Thilda & die beste Band der Welt
(Christian Lo)

Originaltitel: Los bando, Norwegen / Schweden 2018, Buch, Schnitt: Arild Tryggestad, Kamera: Bjørn Ståle Bratberg, Musik: Eirik Myhr, Kostüme: Live Linberg, Production Design: Karin Myrenberg Faber, mit Tage Johansen Hogness (Grim), Jakob Dyrud (Aksel), Tiril Marie Høistad Berger (Thilda), Jonas Hoff Oftebro (Martin), Nils Ole Oftebro (Aslak), Ingar Helme Gimle (Frank Brott, Polizist), Frank Kjosås (Roger), Stig Henrik Hoff (Simen), Emma Heimark (Maja), Amalie Nerum (Linda), Ine F. Jansen (Anne), Hans-Erik Dyvik Husby (The Hammer), Vera Vitali (Marielle), Nicoole Falciani (Forlover), Zahid Ali (Thildas Lehrer), 94 Min., Kinostart: 20. September 2018

Grim und Aksel, zwei frühpubertäre Knaben, träumen davon, mit ihrer justamente gegründeten Band »Los bando immortale« ganz groß rauszukommen. Oder zumindest den jährlichen Nachwuchs-Rockwettbewerb in Trømso zu gewinnen, wie im Vorjahr die Sleepwalkers (weil man Halle und Statisten ohnehin brauchte, stellte man dem Film einfach Ausschnitte des Vorjahreswettbewerb voran - so weiß man als Zuschauer, was einen erwartet).

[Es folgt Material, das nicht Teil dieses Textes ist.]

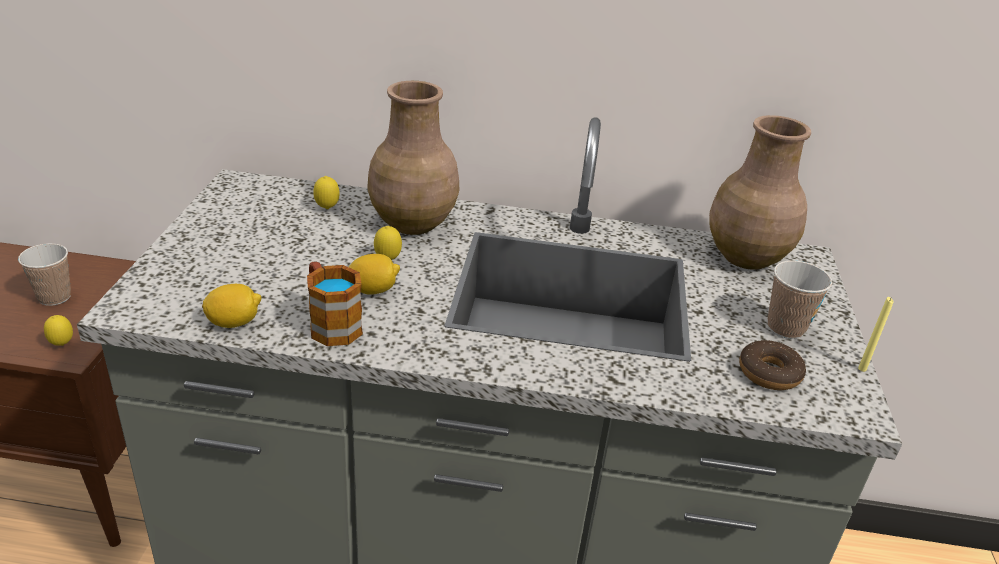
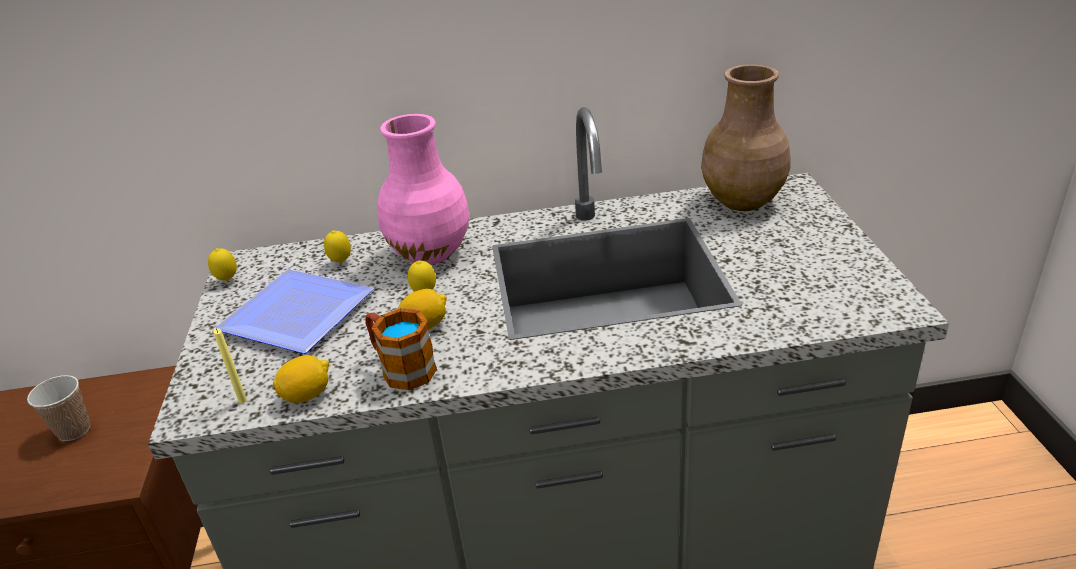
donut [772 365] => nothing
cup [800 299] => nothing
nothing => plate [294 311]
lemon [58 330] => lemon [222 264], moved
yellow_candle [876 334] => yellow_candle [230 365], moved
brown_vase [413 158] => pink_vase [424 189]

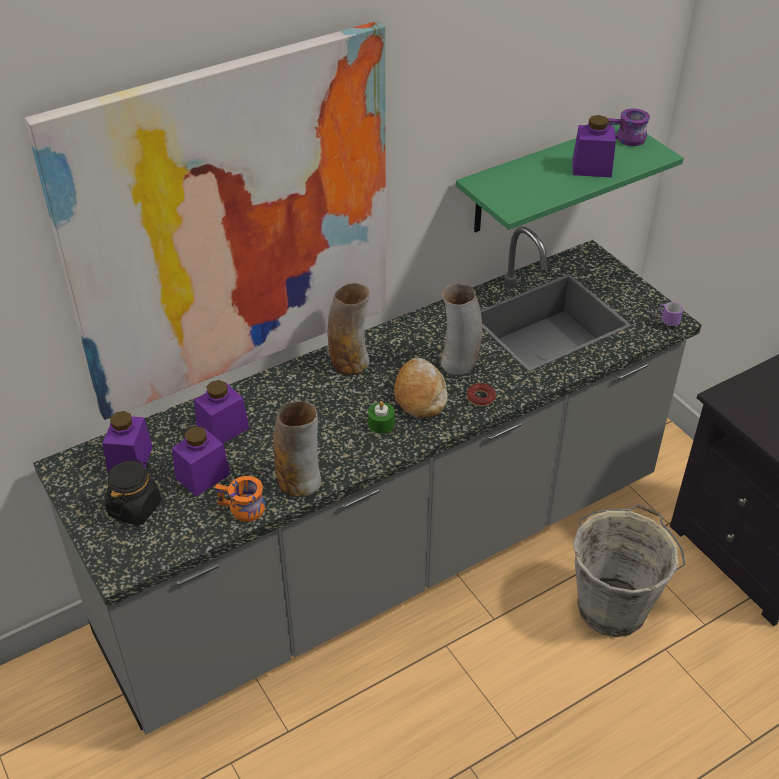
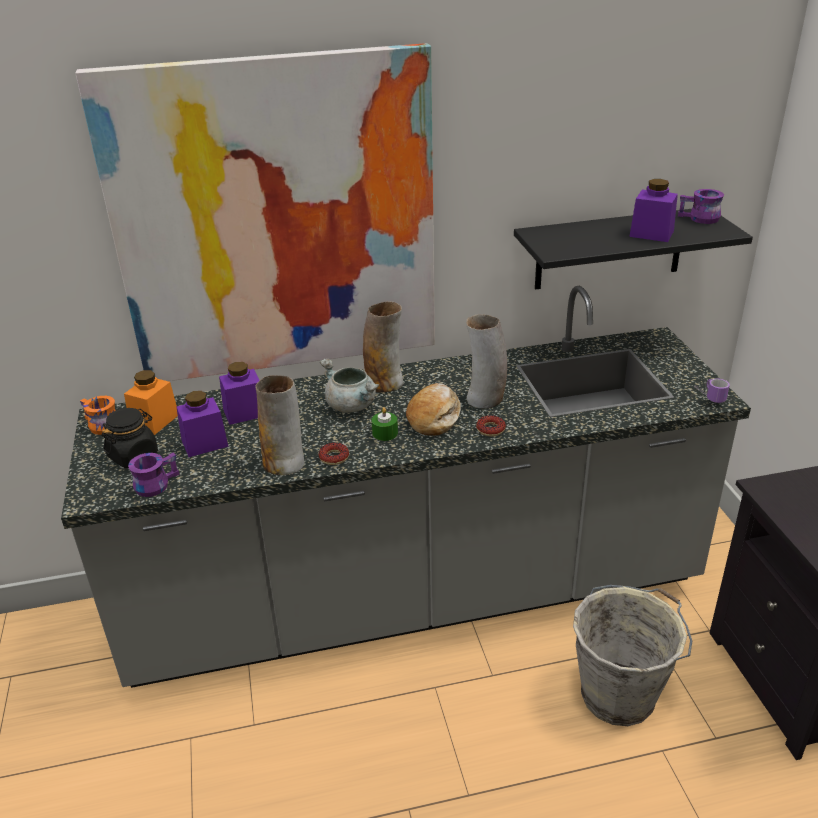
nothing => purple_mug [153 475]
nothing => donut [333 454]
nothing => grey_cooking_pot [349 386]
orange_mug [240 499] => orange_mug [98 415], moved
purple_jar [127 442] => orange_jar [151 402]
green_shelf [570 179] => black_shelf [633 249]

Die treibende Kraft dieses Karriereplans ist Aksel, der irgendwo mitbekommen hat, dass sein großer Schwarm Linda (die ihn seit der ersten Klasse beständig ignoriert) auch in Trømso sein soll. Er geht reichlich naiv davon aus, dass sie, kaum dass man den Rockwettbewerb gewonnen hat, endlich ihre Liebe für ihn entdecken wird - und dann ist alles gut.

Die Realität ist leider, dass Aksels Gesang eher Hunde zum Jaulen animiert. Eine euphemistische Beschreibung seiner Sangeskunst lautet: »Aksels Stimme ist wie Fischkonserven. Oder wie Kaffee. Man muss sich erst dran gewöhnen.« Leider sieht sich Bandkollege Grim außerstande, dies seinem besten Freund schonend beizubringen, ein großer Konflikt des Films köchelt somit langfristig vor sich hin.

Beim großen Casting auf der Suche nach einem Bassisten enstcheidet man sich ausgerechnet für die neunjährige Thilda, deren Instrument zwar ein (im Vergleich zu ihr riesiges) Violincello ist, aber darauf rockt sie unbestritten.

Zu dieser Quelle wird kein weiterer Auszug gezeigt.